I found an XSS vulnerability in Instructure's Canvas LMS (used by >30 million students & teachers). It revolves around an outdated, insecure version of jQuery and a broken image handler.
The vulnerability lets any malicious student take temporary control of their teacher's account (and thus change grades, steal answers, delete assignments, etc.).
Canvas uses an old version of jQuery. Strangely, the package.json
for Canvas references a repo of jQuery (here and here), which uses version 1.7.2. jQuery 1.7.2 is vulnerable to CVE 2015-9251. This seems to have happened because the package.json
does not reference the npm
version of jQuery, so there is no auto-updating or security notice for it.
The jQuery vulnerability can be triggered by abusing a broken image handler. When run, this script attaches an error handle to all img
elements on the page, which applies different image styles depending on the error code. The script uses a jQuery request to find the error code, which is the line of code that this vulnerability abuses.
Notably, this broken image handler runs after most images on the page are finished loading.
An attacker uses the Rich Content Editor to make an img
element pointing to the attacker's server.This server, when receiving a request for an image, will wait for a few seconds before sending a 404 error. The timeout exists because the broken image handler needs to set the error handler on the img
element before the error occurs.
After throwing a 404, the server expects that the broken image handler will make an XMLHttpRequest to the same url, so it also has a handler for all non-image requests, which will send the payload Javascript with a Content-Type: application/javascript
header. This will cause the payload to be executed in the victim's browser.
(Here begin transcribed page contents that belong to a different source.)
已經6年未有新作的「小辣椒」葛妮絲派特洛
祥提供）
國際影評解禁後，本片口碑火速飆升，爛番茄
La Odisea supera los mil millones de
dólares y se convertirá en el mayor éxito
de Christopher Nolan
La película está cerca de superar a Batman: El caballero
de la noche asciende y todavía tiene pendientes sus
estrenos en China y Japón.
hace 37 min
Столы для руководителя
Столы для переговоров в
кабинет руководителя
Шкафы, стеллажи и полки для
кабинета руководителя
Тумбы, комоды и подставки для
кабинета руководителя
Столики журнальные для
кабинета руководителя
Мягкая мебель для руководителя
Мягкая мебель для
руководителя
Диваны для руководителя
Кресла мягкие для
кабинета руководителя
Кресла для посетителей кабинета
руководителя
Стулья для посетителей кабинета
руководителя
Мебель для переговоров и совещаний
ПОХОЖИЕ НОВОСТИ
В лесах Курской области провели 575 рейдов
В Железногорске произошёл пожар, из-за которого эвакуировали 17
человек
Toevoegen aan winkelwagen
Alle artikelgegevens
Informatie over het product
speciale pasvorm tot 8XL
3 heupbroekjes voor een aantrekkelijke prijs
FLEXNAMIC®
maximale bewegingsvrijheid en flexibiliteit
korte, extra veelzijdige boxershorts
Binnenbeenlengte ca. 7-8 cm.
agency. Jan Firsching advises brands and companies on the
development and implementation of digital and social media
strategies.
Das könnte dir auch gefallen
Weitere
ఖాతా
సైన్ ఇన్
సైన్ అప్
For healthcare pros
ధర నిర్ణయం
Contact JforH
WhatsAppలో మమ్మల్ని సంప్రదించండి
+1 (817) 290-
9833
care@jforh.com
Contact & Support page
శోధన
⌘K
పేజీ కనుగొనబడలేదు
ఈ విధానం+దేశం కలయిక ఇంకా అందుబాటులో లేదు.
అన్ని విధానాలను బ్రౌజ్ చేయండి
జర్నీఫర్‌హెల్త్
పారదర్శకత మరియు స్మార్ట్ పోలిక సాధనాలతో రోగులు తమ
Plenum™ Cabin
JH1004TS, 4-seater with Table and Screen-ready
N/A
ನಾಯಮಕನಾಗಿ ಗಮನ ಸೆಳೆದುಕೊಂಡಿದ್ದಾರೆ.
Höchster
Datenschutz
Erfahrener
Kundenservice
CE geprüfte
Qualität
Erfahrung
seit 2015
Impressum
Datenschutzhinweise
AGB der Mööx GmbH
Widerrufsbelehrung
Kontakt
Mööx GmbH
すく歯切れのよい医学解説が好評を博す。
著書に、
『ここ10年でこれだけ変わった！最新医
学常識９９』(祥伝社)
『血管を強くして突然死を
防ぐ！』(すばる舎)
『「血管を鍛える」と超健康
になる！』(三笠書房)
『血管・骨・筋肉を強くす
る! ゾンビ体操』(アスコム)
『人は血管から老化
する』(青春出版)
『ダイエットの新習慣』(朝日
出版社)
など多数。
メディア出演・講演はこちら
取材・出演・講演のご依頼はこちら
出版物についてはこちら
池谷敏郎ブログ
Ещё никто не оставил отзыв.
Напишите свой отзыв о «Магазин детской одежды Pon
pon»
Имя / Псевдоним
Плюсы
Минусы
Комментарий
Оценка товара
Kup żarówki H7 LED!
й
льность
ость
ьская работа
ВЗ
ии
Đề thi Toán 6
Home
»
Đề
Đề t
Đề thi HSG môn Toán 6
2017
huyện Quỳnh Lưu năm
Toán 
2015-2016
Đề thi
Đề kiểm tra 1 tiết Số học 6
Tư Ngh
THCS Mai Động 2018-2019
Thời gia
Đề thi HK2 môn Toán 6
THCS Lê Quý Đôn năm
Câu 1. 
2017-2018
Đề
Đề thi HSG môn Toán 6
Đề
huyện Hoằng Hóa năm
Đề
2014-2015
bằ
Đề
The proof-of-concept uses a local Express.js server.
npm install
node index.js
This vulnerability requires that the Rich Content Editor be used to post an image. The example that we will use now is a calendar event, although this vulnerability works just the same on any place that a custom image can be placed at the time a page is loaded (ePortfolios, discussion comments, assignments, etc.).
First, go to the calendar and click any box to make a calendar event. Click "More Options". Then click "Embed Image" and enter the url "http://localhost:3000/image". Click "Update" and "Create Event".
This will bring you to the calendar page. Click on the event, and then click on the title. This should bring you to a full-screen version of the event, where the XSS will run an alert(1)
.
A full video of this is included:
Canvas LMS should update to a newer version of jQuery, which also eliminates the risk that this jQuery vulnerability could be abused anywhere else in the codebase.
It seems that Canvas uses the specific repository link because it has some other code bundled in, which I do not know much about (apparently AMD and CommonJS). The immediate solution to this attack (since replacing the old jQuery + CommonJS + AMD may take time) is to set the dataType
to "text"
in the $.get
call in the broken image handler, which prevents any malicious code from being executed.